A good way to find $a_{50000}$ where $a_n$ is a number in the form of $2^j\cdot 3^k$

Question

Letting $A=\{2^j\cdot 3^k| j,k \ \text{are non-negative integers} \}$, let us define $a_n$ as the $n$-th element of $A$ in ascending order.

We can see $$a_1=1, a_2=2,a_3=3,a_4=4,a_5=6,a_6=8,a_7=9,a_8=12,\cdots.$$

Then, here is my question.

Question : Could you show me a good way to get $a_n$ for large $n$ supposing that we can use computer? For example, how can we get $a_{2000},a_{5000},a_{10000},a_{50000}$ ?

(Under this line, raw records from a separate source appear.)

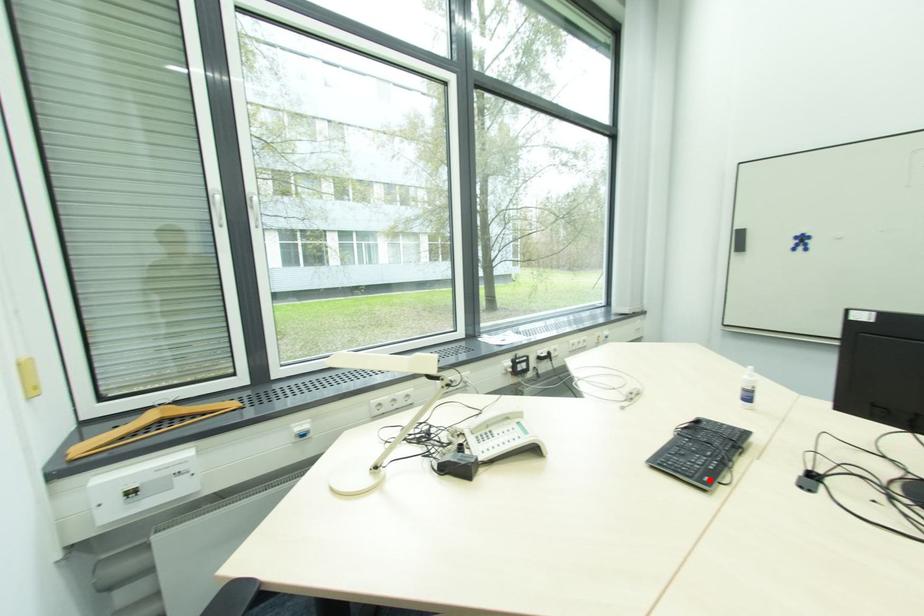
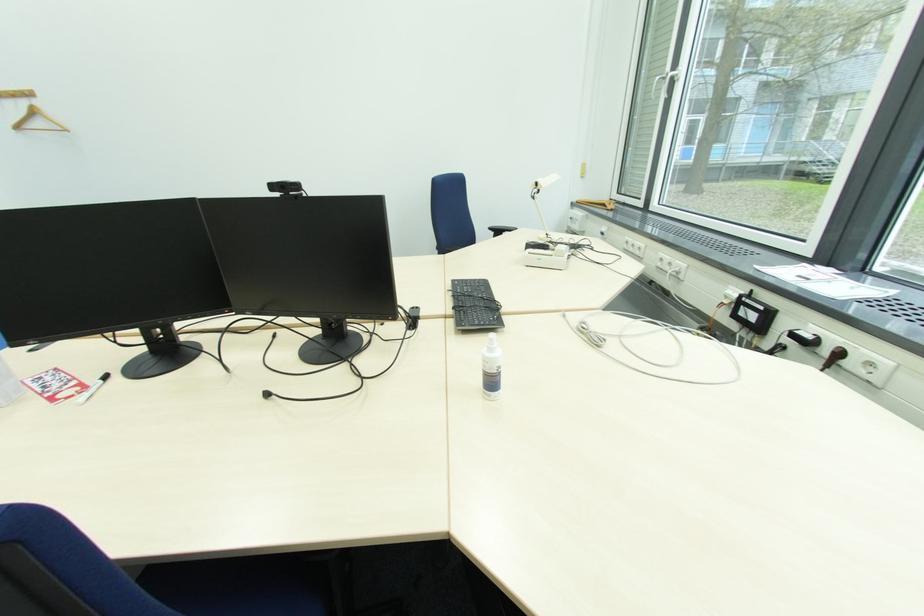
Where in the second image is the point corresponding to the highlighted location from the first image?

(459, 285)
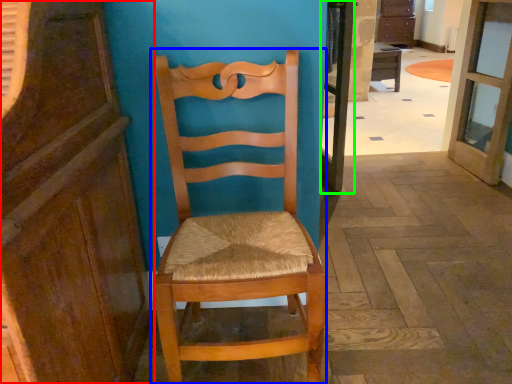
Question: Based on their relative distances, which object is farther from cabinetry (highlighted by a red box)? Choose from chair (highlighted by a blue box) and screen door (highlighted by a green box).

Choices:
 (A) chair
 (B) screen door

Answer: (B)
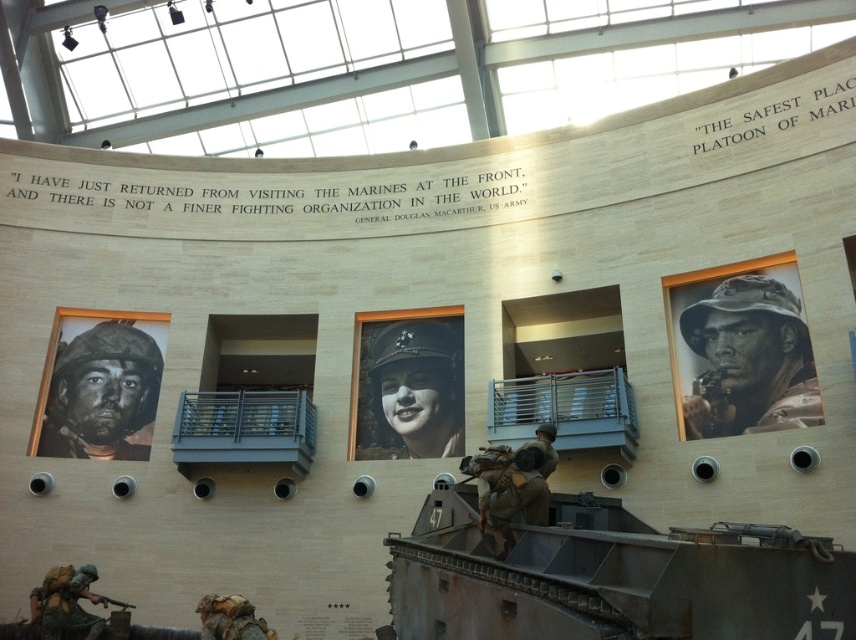
You are a security guard in the museum and need to place a new exhibit case between the black matte helmet at left and the matte black rifle at lower left. Based on their widths, which object should be placed closer to the center of the room to ensure the case fits properly?

The black matte helmet at left might be wider than the matte black rifle at lower left, so placing the helmet closer to the center would allow the exhibit case to fit between them appropriately.

You are a curator planning to place a new exhibit item at the point with coordinates point (100, 394). What object is located at that point?

The point (100, 394) corresponds to the black matte helmet at left.

You are a curator planning to install a new exhibit. You have two black matte helmets to display. The black matte helmet at right and the black matte helmet at left. You need to know which one is taller to decide placement. Which helmet is taller?

The black matte helmet at right is taller than the black matte helmet at left according to the description.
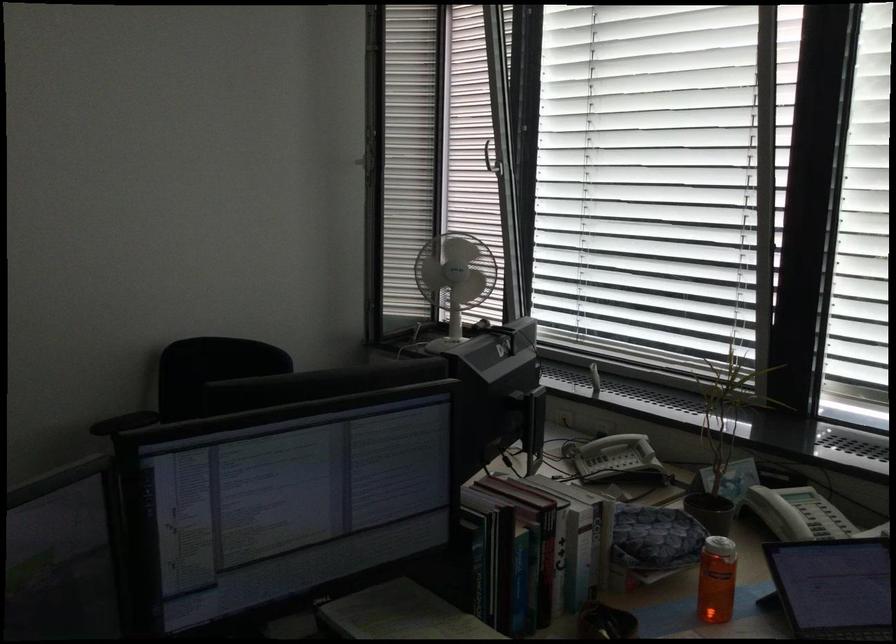
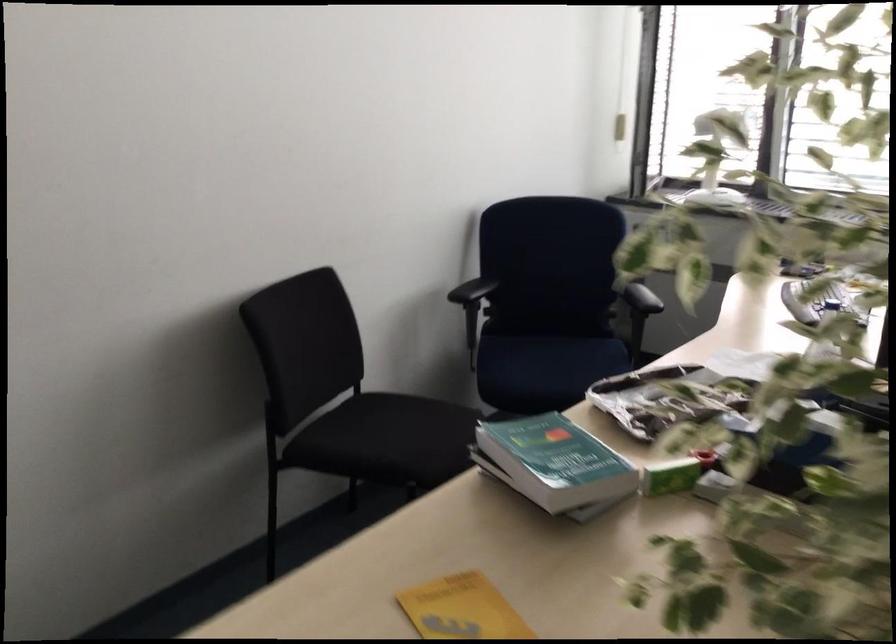
Question: The images are taken continuously from a first-person perspective. In which direction are you moving?

Choices:
 (A) Left
 (B) Right
 (C) Forward
 (D) Backward

Answer: (A)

Motivation : I've known a question about finding $a_{20},a_{50},a_{100}.$

My way is to prepare the following values.

$$a_{13}=2^5, a_{17}=2^6, a_{22}=2^7, \cdots, a_{48}=2^{11},a_{56}=2^{12},\cdots, a_{95}=2^{16},a_{106}=2^{17}$$ $$a_{12}=3^3, a_{19}=3^4, \cdots, a_{49}=3^{7},\cdots, a_{93}=3^{10},a_{111}=3^{11}$$

These values help us find $$a_{20}=2^5\cdot 3^1=96, a_{50}=2^8\cdot 3^2=2304, a_{100}=2^7\cdot 3^6=93312.$$

However, this idea has difficulty for finding $a_n$ for much larger $n$, so it seems that another idea would be needed. Can anyone help?

Answer 1

I used the following in PARI/GP

ct(n)=if(n<5,n,floor(log(n+.5)/log(2))+1+ct(floor(n/3)))
T = 50000
b=1; while(ct(b)<T, a=b; b+=b)
while(b-a>1,c=(a+b)/2;if(ct(c)<T,a=c,b=c))
b

Here ct(x) counts the numbers of the required form $\le x$ and then I do a binary search.

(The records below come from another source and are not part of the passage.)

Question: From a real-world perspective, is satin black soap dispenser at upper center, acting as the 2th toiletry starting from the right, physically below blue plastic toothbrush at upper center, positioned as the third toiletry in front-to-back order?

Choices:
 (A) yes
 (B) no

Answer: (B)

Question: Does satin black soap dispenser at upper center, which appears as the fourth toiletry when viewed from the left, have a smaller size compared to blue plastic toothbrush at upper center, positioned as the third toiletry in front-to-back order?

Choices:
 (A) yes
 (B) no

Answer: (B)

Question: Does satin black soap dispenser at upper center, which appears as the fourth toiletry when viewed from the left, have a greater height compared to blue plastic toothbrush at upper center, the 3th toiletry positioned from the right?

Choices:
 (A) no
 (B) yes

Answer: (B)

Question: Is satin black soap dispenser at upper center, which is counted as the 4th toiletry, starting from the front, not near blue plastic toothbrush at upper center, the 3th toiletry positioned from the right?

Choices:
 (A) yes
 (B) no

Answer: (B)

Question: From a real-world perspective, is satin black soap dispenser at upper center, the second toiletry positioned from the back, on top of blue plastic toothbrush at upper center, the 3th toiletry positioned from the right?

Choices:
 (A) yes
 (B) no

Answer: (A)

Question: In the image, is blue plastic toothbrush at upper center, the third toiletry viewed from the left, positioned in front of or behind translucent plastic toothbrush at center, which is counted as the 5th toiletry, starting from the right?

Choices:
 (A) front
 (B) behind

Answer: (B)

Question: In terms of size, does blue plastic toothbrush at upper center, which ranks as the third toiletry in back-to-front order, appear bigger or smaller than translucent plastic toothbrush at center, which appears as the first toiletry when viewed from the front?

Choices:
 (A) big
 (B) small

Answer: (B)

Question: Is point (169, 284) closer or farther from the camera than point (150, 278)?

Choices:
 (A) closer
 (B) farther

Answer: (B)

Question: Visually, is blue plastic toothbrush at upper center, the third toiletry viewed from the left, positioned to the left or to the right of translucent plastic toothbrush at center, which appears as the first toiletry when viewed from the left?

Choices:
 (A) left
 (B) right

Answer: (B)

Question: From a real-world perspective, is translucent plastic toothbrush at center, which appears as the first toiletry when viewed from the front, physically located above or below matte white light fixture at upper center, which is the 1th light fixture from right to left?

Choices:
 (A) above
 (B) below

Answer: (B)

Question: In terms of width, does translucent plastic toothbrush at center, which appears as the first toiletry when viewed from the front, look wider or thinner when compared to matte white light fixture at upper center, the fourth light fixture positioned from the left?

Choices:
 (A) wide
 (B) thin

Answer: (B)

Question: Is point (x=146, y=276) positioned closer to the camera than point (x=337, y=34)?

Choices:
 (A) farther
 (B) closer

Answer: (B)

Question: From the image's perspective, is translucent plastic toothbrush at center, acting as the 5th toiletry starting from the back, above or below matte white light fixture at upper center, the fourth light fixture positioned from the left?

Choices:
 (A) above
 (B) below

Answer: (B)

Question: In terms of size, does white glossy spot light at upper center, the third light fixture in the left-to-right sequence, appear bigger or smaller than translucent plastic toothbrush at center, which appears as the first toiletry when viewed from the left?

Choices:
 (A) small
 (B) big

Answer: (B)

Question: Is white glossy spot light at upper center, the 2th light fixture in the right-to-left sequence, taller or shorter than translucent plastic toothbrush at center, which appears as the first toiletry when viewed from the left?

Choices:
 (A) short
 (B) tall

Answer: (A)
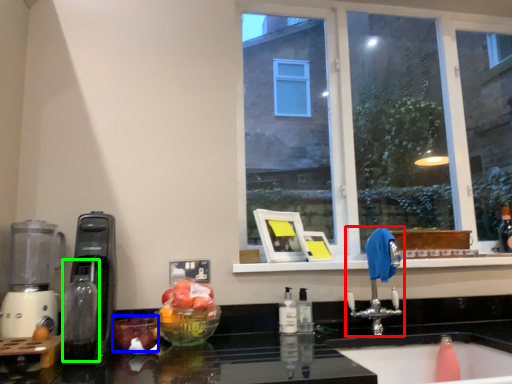
Question: Which is farther away from tap (highlighted by a red box)? apple (highlighted by a blue box) or bottle (highlighted by a green box)?

Choices:
 (A) apple
 (B) bottle

Answer: (B)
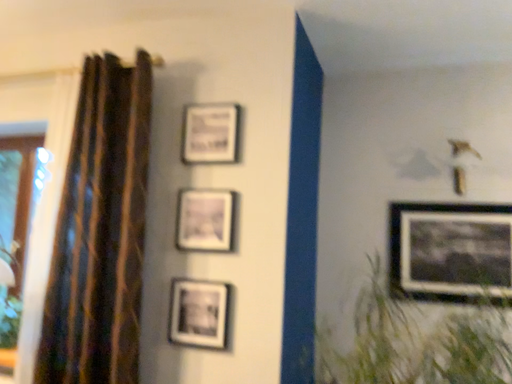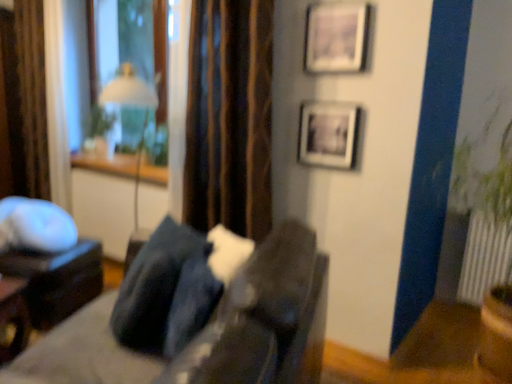
Question: Which way did the camera rotate in the video?

Choices:
 (A) rotated right
 (B) rotated left

Answer: (B)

This finally gave me $a_{50000}=2^{167}3^ {145}$. You need sufficient precision (e.g. \p150) for this to work, at least as as many digits as the final result has. If factor(b,5) fails to find a complete factorization, the precision was obviously too low. A thorough check for sufficient precision would involve checking when log(n+.5)/log(2) is so close to an integer that the floor function might guess wrong; the trick of adding $\frac12$ before taking logarithm already tries to avoid much of this hassle.

Answer 2

One approach is to work backwards. Given $x>0$, count how many elements in your sequence are less than $x$. That is, $2^a3^b<x$ or $$a (\ln 2) + b (\ln 3) < \ln x$$ This is equivalent to counting lattice points (points with integer coordinates) inside the triangle with vertices $(0,0)$, $(0,\log_3x)$, $(\log_2x,0)$. Unfortunately there is no really good way to explicitly do this; for an approach see here.

If you're just trying to speed up computer search, then round; the number of such points is at least $\frac{1}{2}\lfloor \log_3x\rfloor \lfloor \log_2x\rfloor$ and at most $\frac{1}{2}\lceil \log_3x\rceil \lceil \log_2x\rceil$; so pick an $x$ where $50000$ is between these two values, then explicitly calculate and order all the points in the diagonal strip between the smaller and larger triangles.

Answer 3

Each number $n=2^j\cdot 3^k$ corresponds to a lattice point $(j,k)$ in the first quadrant of the $(x,y)$-plane. Consider a given number $n_0=2^{j_0}\cdot 3^{k_0}$. The corresponding point $(j_0,k_0)$ lies on the line $$x\log 2+y\log 3=\log n_0\ .$$ All lattice points $(j,k)$ corresponding to values $n=2^j\cdot 3^k<n_0$ are lying below this line and whence in the triangle with vertices $$(0,0),\quad \left({\log n_0\over\log2},0\right),\quad \left(0,{\log n_0\over\log3}\right)\ .$$ Their number $N_0$ is approximately equal to the area of this triangle, so that we may write $$N_0\doteq{1\over2}{\bigl(\log n_0\bigr)^2\over\log2\log 3}\ .$$ Solving this for $n_0$ we get $$n_0\doteq\exp\left(\sqrt{2N_0\log2\log3}\right)\ .$$ Since $N_0$ is essentially the number that $n_0$ would obtain in your list $(a_N)_{N\geq0}$, we can say that approximatively $$a_N\doteq\exp\left(\sqrt{2N\log2\log3}\right)\qquad(N\gg1)\ .$$